Shaw Group’s Thompson says that the security of his firm’s industry collaborations is built on relationships and the “trust factor.” But he also admits that “a lot of times you get trust through contractual means.”

EMCOR’s Puglisi points to new responsibilities in managing corporate information under new federal rules, such as the Sarbanes-Oxley law that stiffens public company accounting. “The law shines a spotlight on the integrity of the security around systems,” he says.

Panelists predict that they eventually may have to introduce tighter controls or more exclusivity in e-mail and other IT systems. But such steps may be unaffordable for some firms, CIOs say.

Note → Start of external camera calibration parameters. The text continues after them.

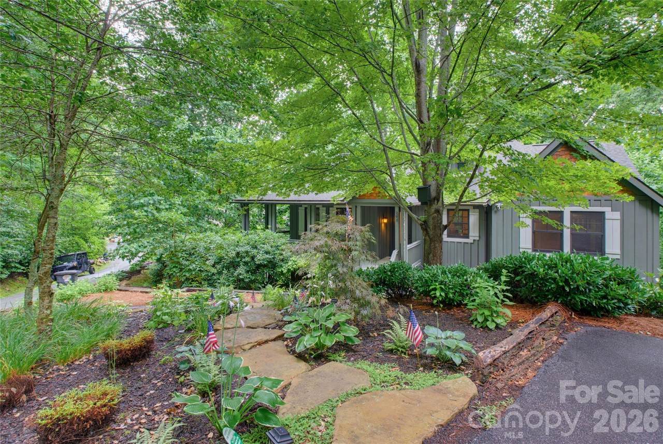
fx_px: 295
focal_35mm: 16
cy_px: 222
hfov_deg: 96.7
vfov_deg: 73.9
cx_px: 332
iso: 100
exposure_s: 1/1.67
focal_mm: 11
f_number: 8
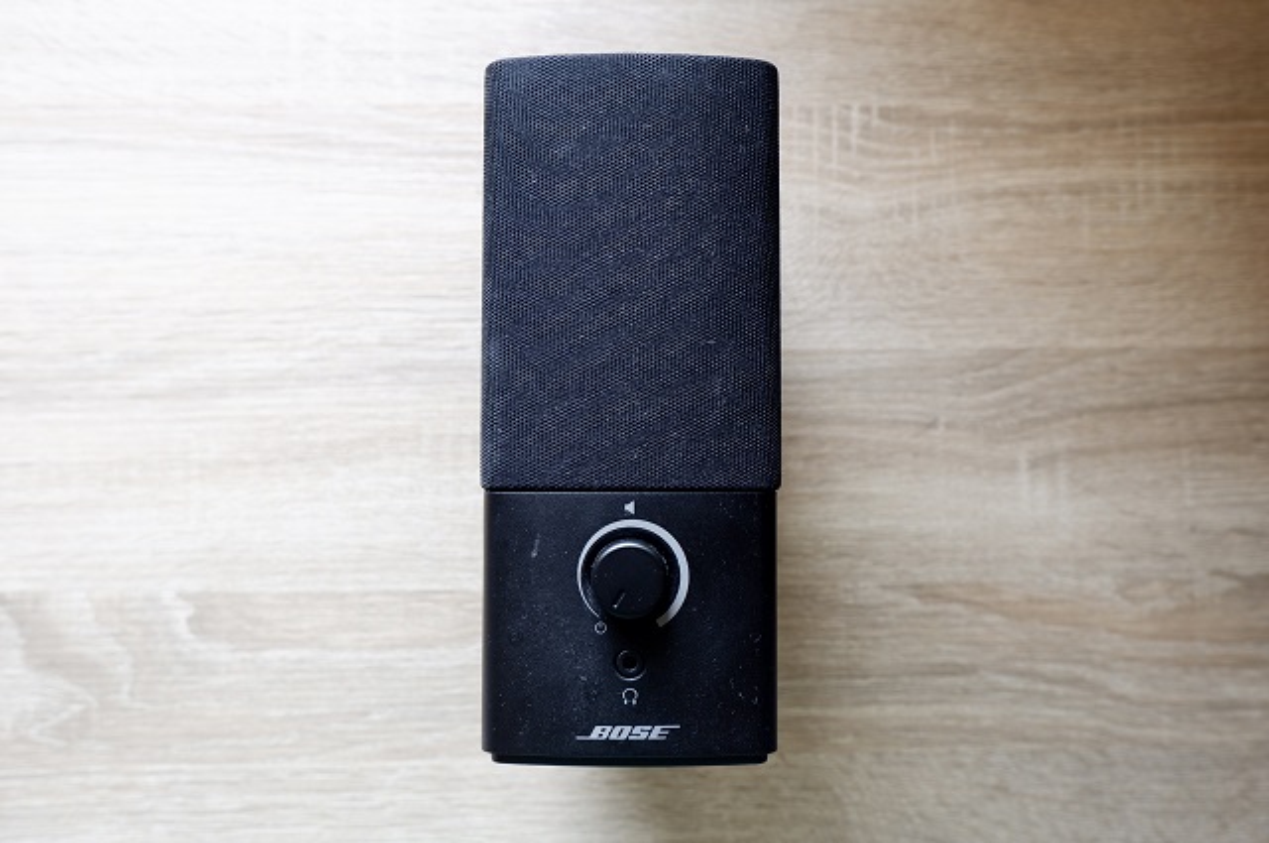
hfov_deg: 58.8
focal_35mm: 32
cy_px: 422
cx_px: 634
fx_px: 1127
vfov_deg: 41.0
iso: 320
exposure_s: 1/34
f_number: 4.2
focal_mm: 21.5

The role of CIOs and IT management in fostering corporate culture development and an entrepreneurial spirit generated much debate among panelists.
CIOs predictably see information systems as a first line of defense against unsuccessful mergers and acquisitions. Puglisi contends that EMCOR’s corporate communications network was instrumental in more quickly acclimating employees of firms it purchased. “You talk about the cultural impact. This was becoming a part of EMCOR,” he says.

“We found that some very similar acquisitions leave organizations cultureless,” says Skanska’s Stockley. “Any time there is that much change, all organizations have to re-sort themselves. The system plays an amazing role in giving organizations a way to communicate and to talk, but ultimately, people have to re-establish culture.”

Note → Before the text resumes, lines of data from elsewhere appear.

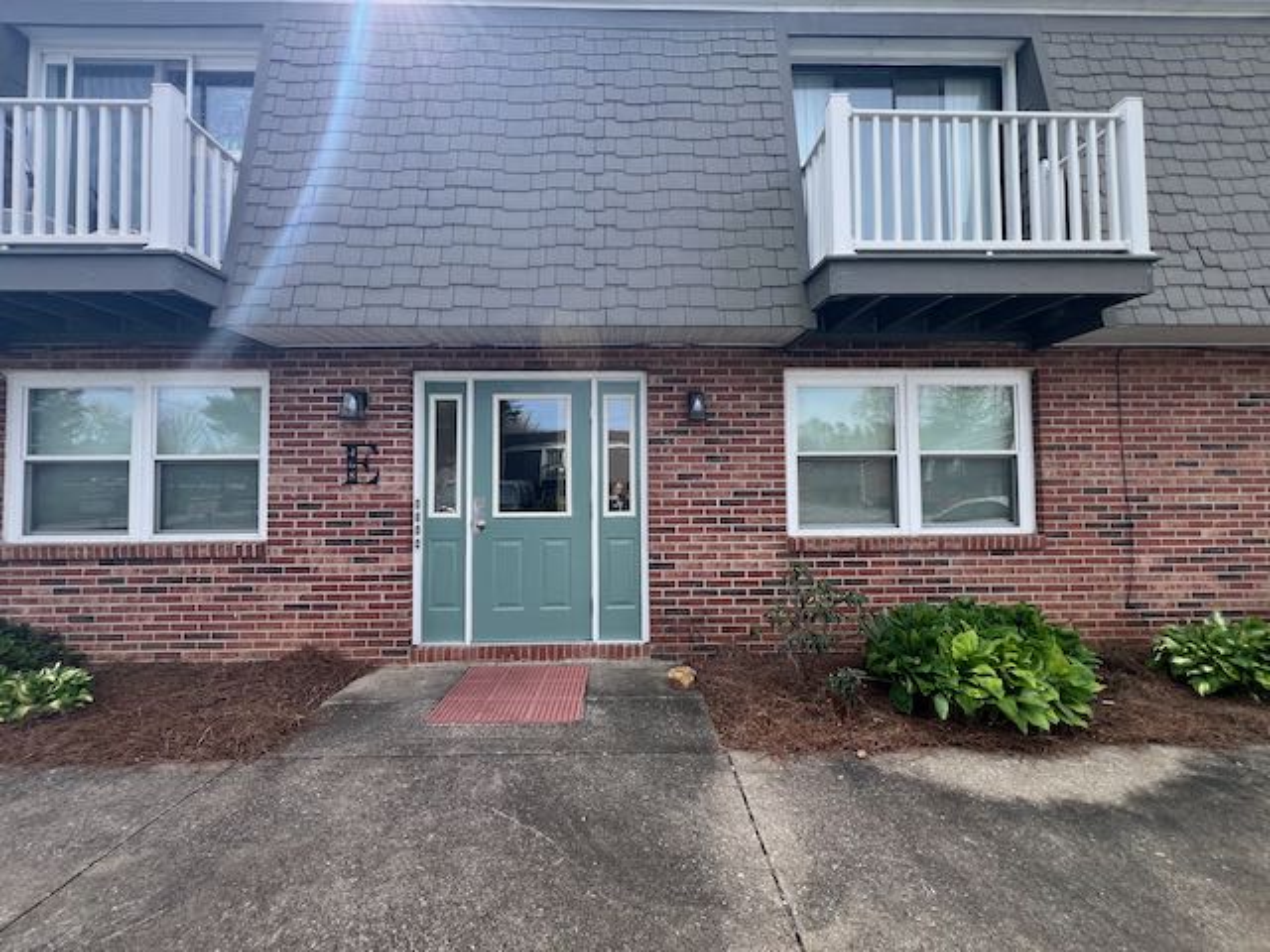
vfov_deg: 89.9
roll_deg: +1.0
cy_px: 476
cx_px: 635
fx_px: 477
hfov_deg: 106.2
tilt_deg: +1.6
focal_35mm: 13
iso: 32
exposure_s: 1/408
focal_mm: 1.57
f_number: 1.8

Panelists also worry about how to instill technology cost-effectiveness without harming the company’s entrepreneurial spark. “There certainly are economies of scale or efficiency to be gained by centralizing, standardizing and consolidating in many instances,” says Puglisi. “But we would never want to lose or even compromise the entrepreneurial spirit and connectivity to the local marketplace.”
KPF’s Brogan contends that it’s harder for firms to balance growing technological sophistication with risk, particularly among new hires. “We are constantly trying to push things that may or may not work,” he says.

Adds Wolgemuth: “While you want to feed the entrepreneurial spirit, you get the sense that you’re feeding the black hole. We need to [stop] throwing money into something that’s way too broadly defined to actually impact the business.”

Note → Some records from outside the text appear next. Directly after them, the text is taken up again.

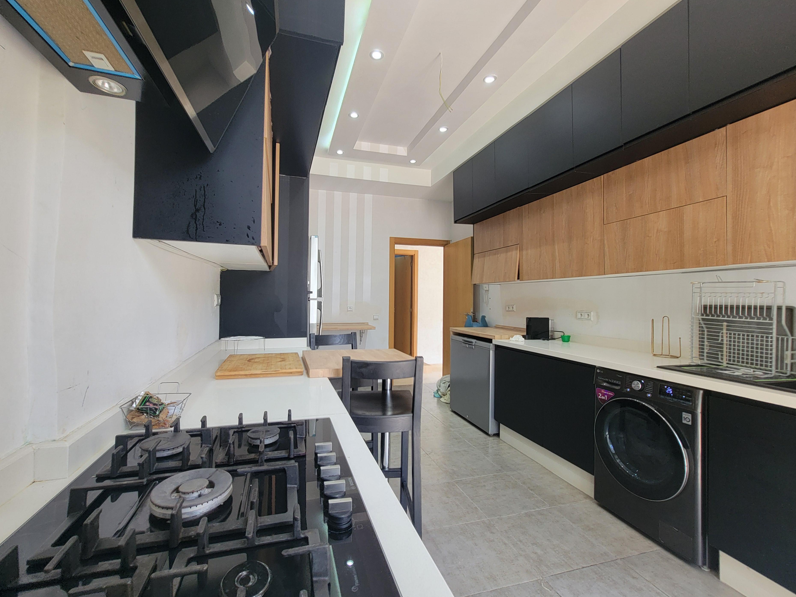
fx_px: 322
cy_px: 292
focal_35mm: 14
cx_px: 380
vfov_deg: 85.7
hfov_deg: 102.0
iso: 100
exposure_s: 1/50
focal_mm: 2.2
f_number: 2.2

Panelists offered an array of responses to questions about what keeps them up at night. Titan’s Kershaw focused on the overall challenge of being a technology manager because “right now, IT is the future of our business.” Bechtel’s Ramleth worries about how changing technology and demographics will affect staffing. “Will we have the people available and ready to do the job that will be required in the future?” he asks.

Skanska’s Stockley points to challenges in creating what he calls the “virtual organization.” He defines this as “an environment that allows for...any employee to do the job for the customer with the support of the whole organization.” Creating support systems to foster that is the tough part, Stockley says.

Shaw Group’s Thompson is challenged by the number of new responsibilities being added to his job, such as facilities and risk management. “That diversity is stretching me pretty far,” he says.

Authelet’s sleeplessness stems from the CIO’s continuing identity crisis. “You have to make sure people understand what we are doing and why,” he says. “It’s a constant question.” Puglisi is concerned that the construction industry hasn’t adopted new technology fast or far enough, “and in the next five or 10 years, it still won’t have changed very much.”

MWH’s Gulas worries about how to spread technology and new ideas solidly across an organization. “How do you create a process so that an idea imbeds?” he asks. He also warns of too much focus on costs. “At the end of five years, if all I had to show for working in this area was that I reduced costs, I’d be pretty upset with myself,” says Gulas. “You can’t optimize out innovation.”